Position: Interactive Generative Video as Next-Generation Game Engine
Jiwen Yu, Yiran Qin, Haoxuan Che, Quande Liu, Xintao Wang, Pengfei Wan, Di Zhang, Xihui Liu
TL;DR
This work argues that Interactive Generative Video (IGV) can underpin next-generation Generative Game Engines (GGE) by unifying content generation, physics-aware world modeling, user interactivity, memory, and causal intelligence. It proposes a six-module IGV framework (Generation, Control, Memory, Dynamics, Intelligence, Gameplay) and a five-level maturity roadmap (L0-L4) to guide development toward physics-compliant, causally coherent, self-evolving virtual worlds. The authors emphasize generalization to open-domain games, scalable learning from abundant video data, and the potential to dramatically reduce development costs while expanding creative freedom. They also discuss alternative viewpoints and ethical considerations, arguing that the transformative benefits justify pursuing IGV-based GGEs.
Abstract
Modern game development faces significant challenges in creativity and cost due to predetermined content in traditional game engines. Recent breakthroughs in video generation models, capable of synthesizing realistic and interactive virtual environments, present an opportunity to revolutionize game creation. In this position paper, we propose Interactive Generative Video (IGV) as the foundation for Generative Game Engines (GGE), enabling unlimited novel content generation in next-generation gaming.
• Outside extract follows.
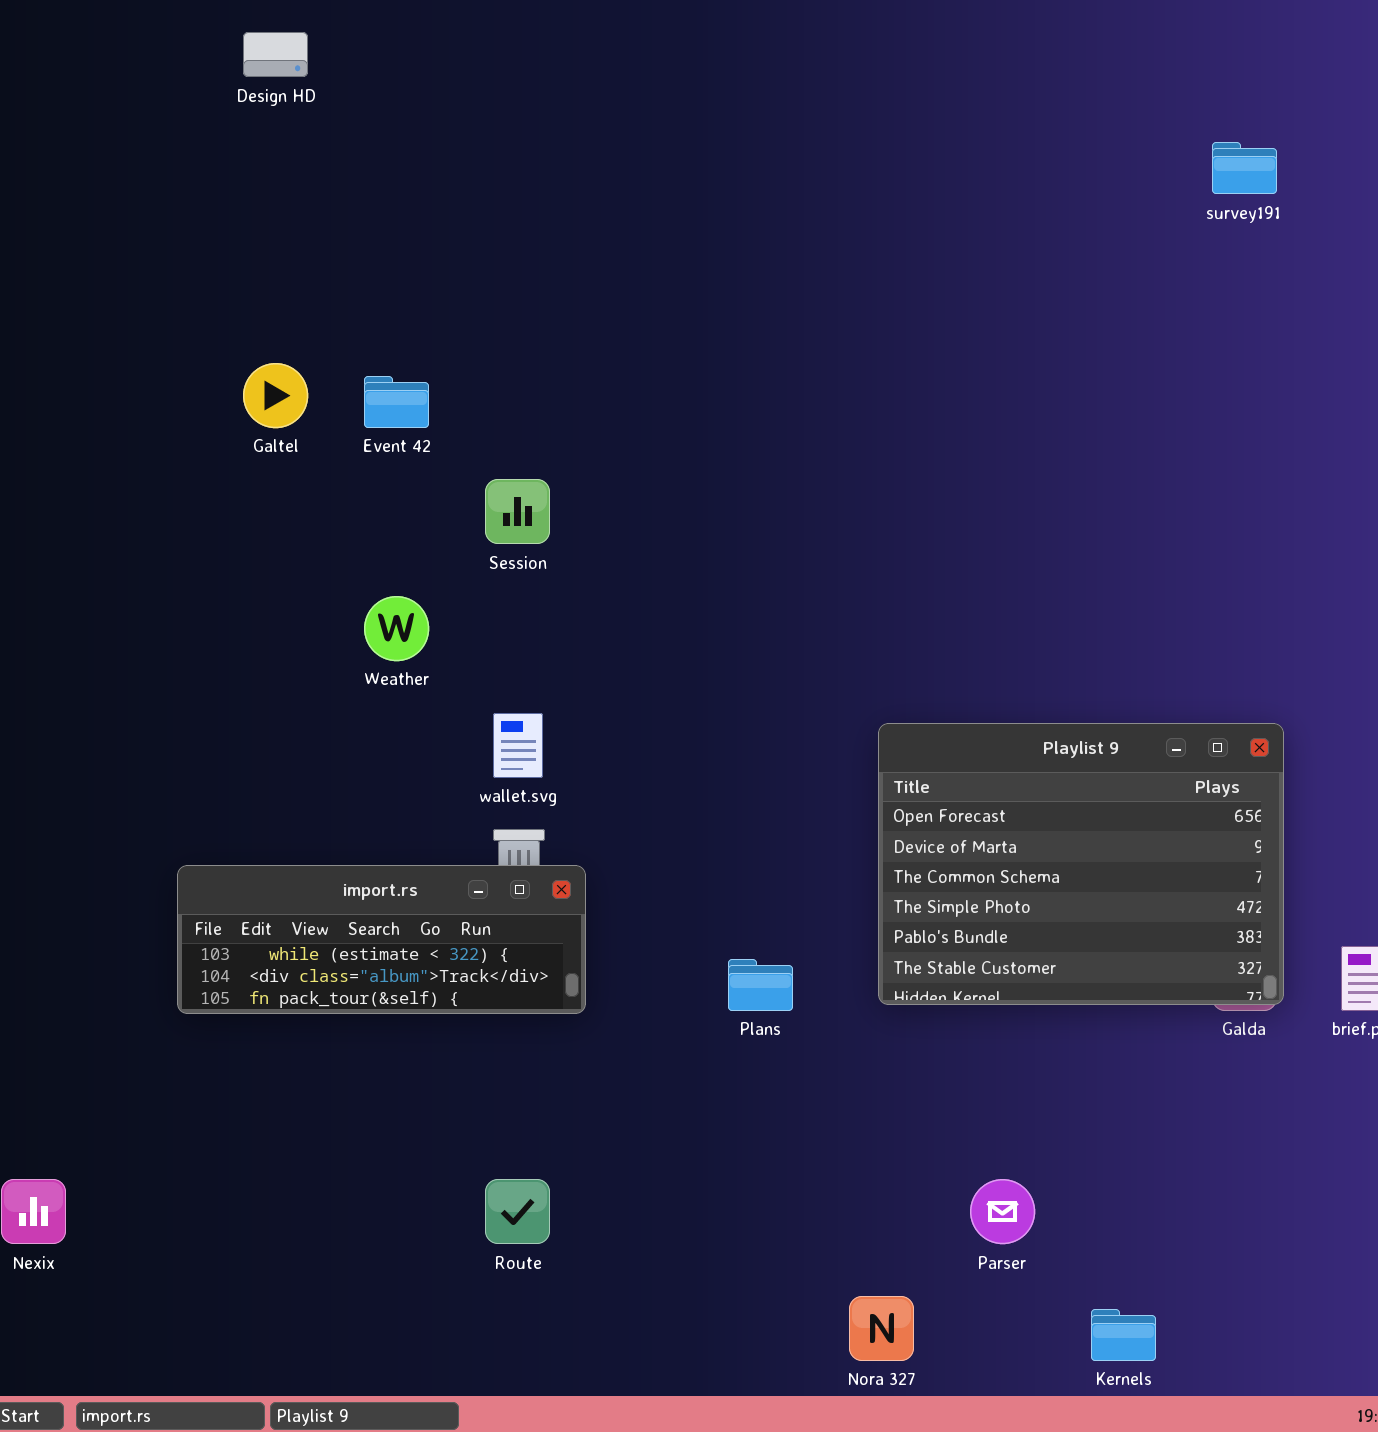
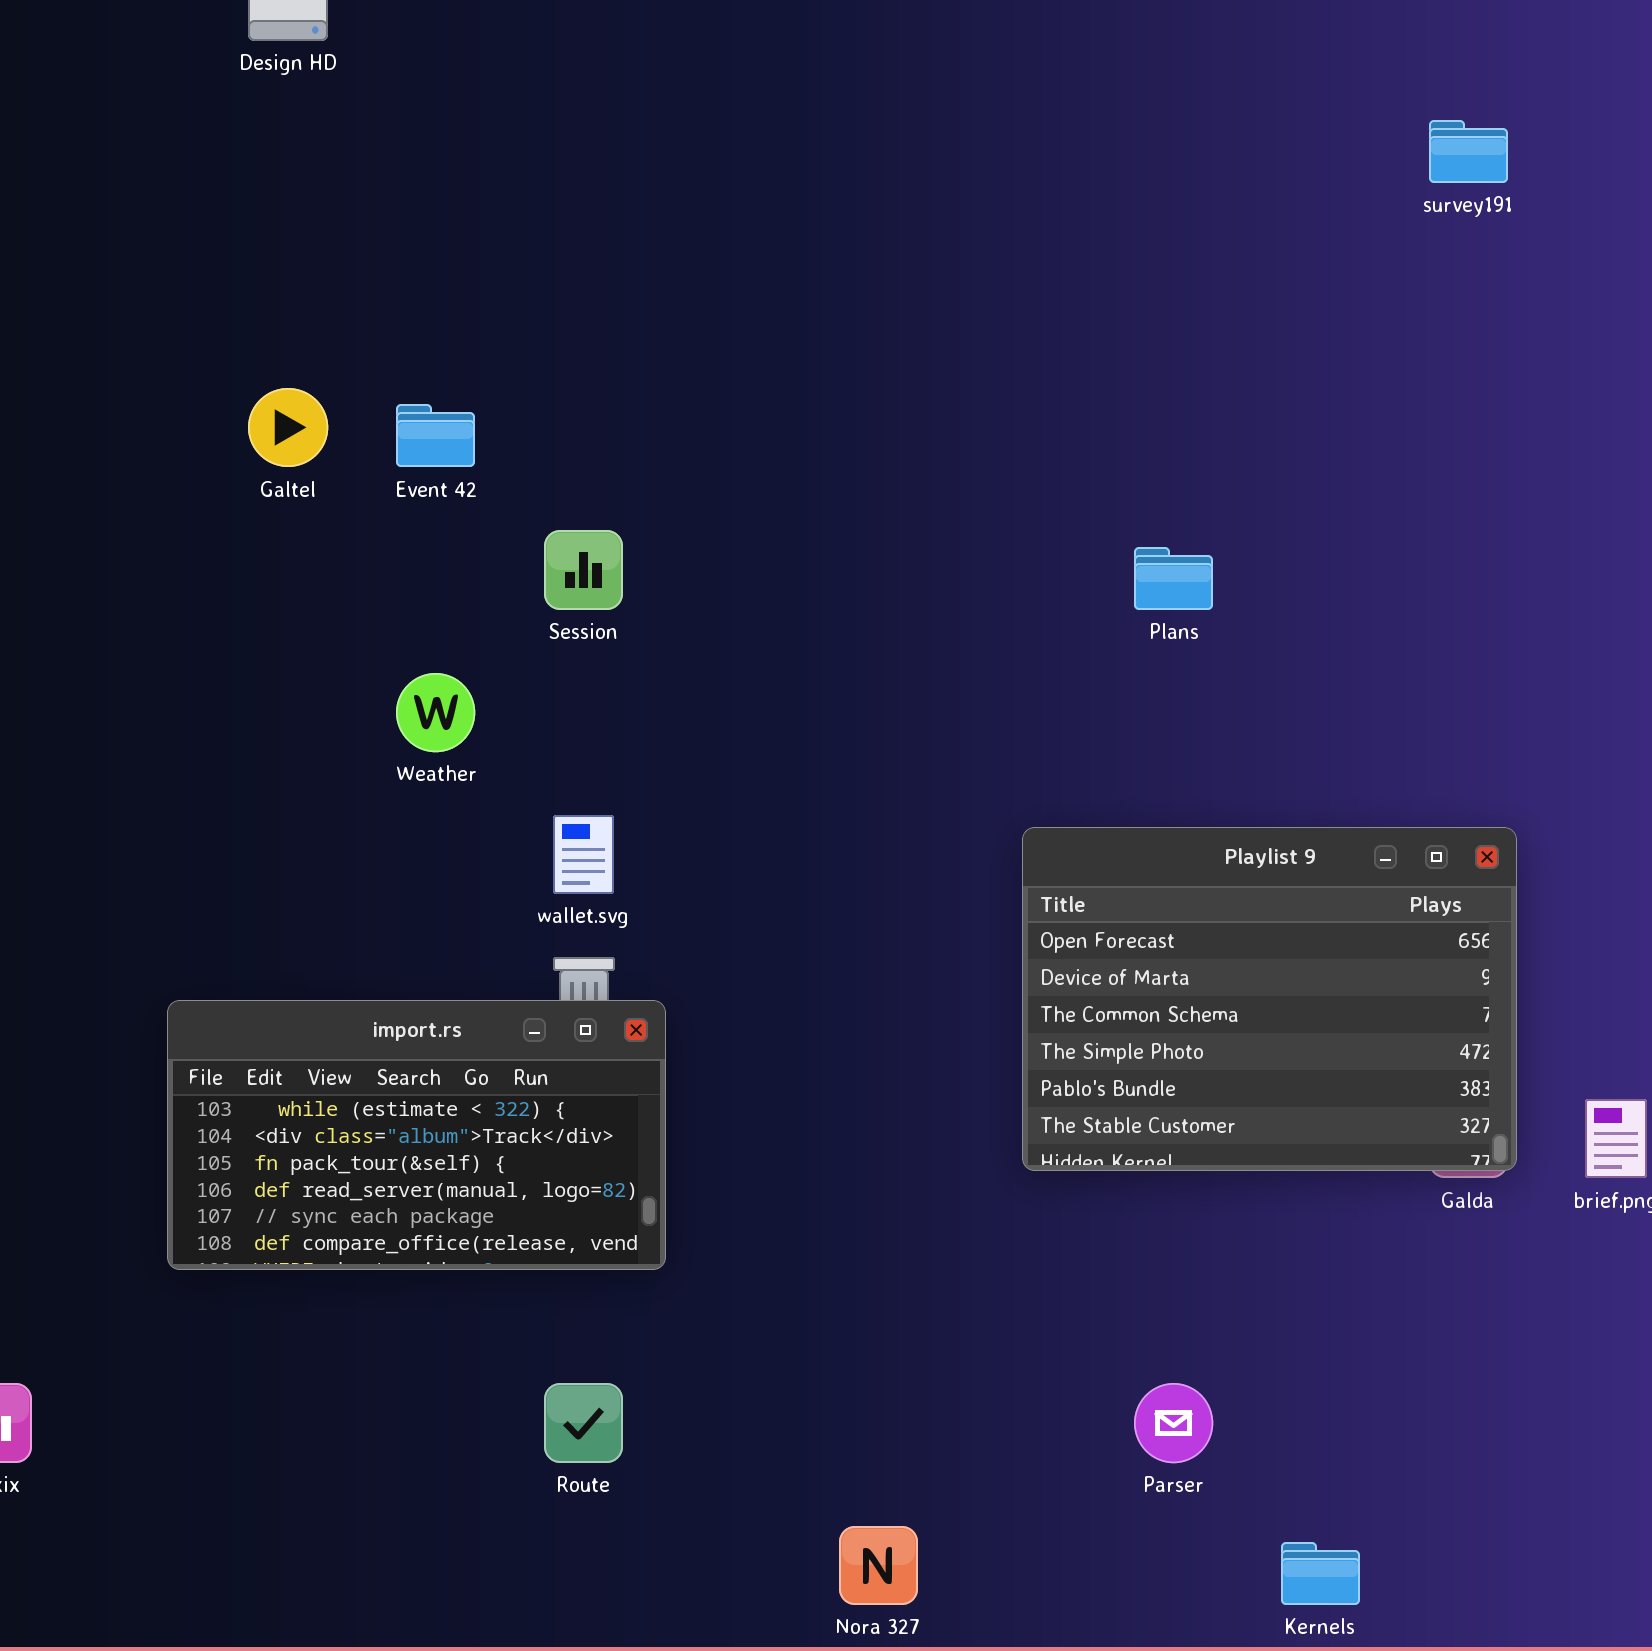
import.rs: [177,865,586,1014] -> [167,1000,666,1270], resized
Plans: [728,959,793,1011] -> [1134,547,1213,610], moved
Nora 327: [849,1296,914,1361] -> [839,1526,918,1605], moved

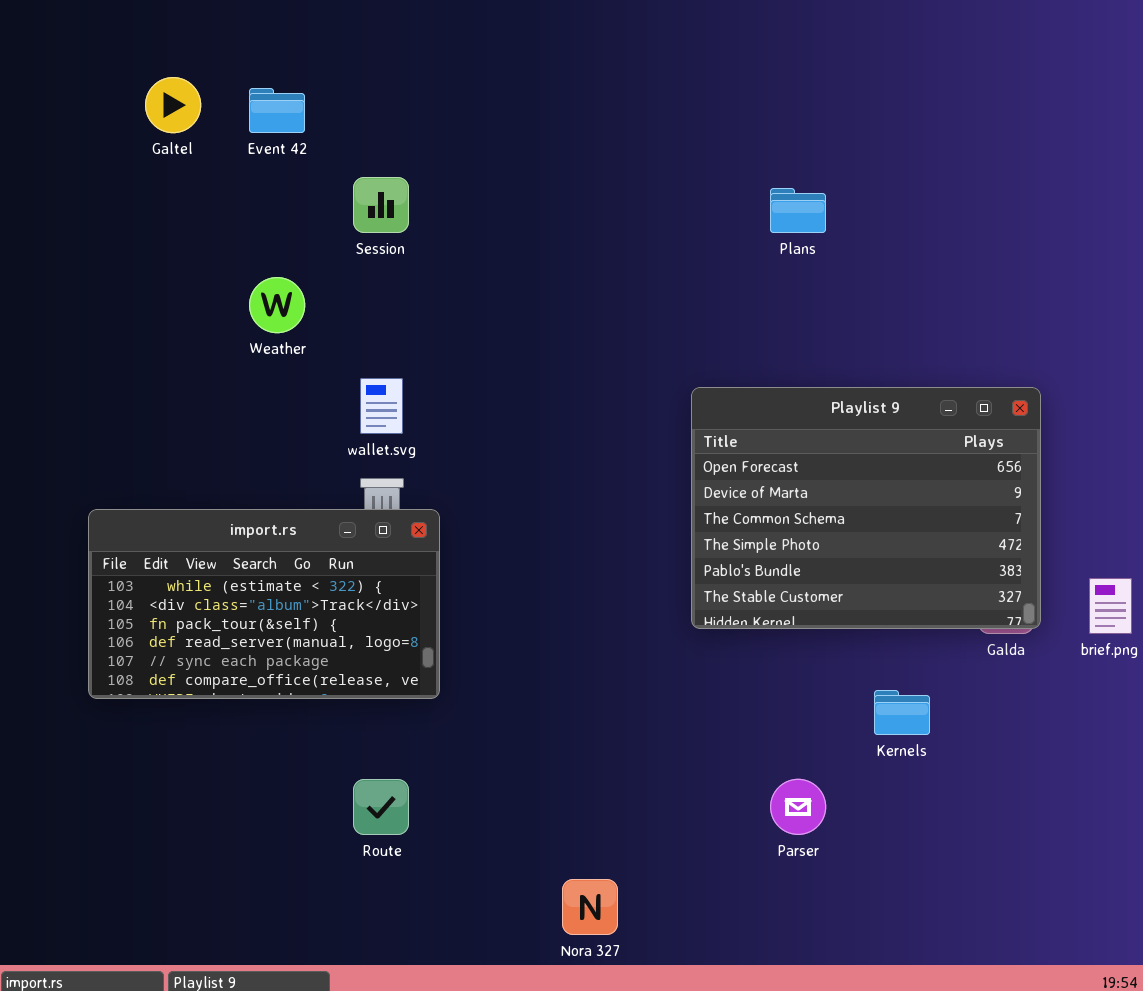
Kernels: [1281,1542,1360,1605] -> [874,690,930,735], moved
GGE leverages IGV's unique strengths in unlimited high-quality content synthesis, physics-aware world modeling, user-controlled interactivity, long-term memory capabilities, and causal reasoning. We present a comprehensive framework detailing GGE's core modules and a hierarchical maturity roadmap (L0-L4) to guide its evolution. Our work charts a new course for game development in the AI era, envisioning a future where AI-powered generative systems fundamentally reshape how games are created and experienced.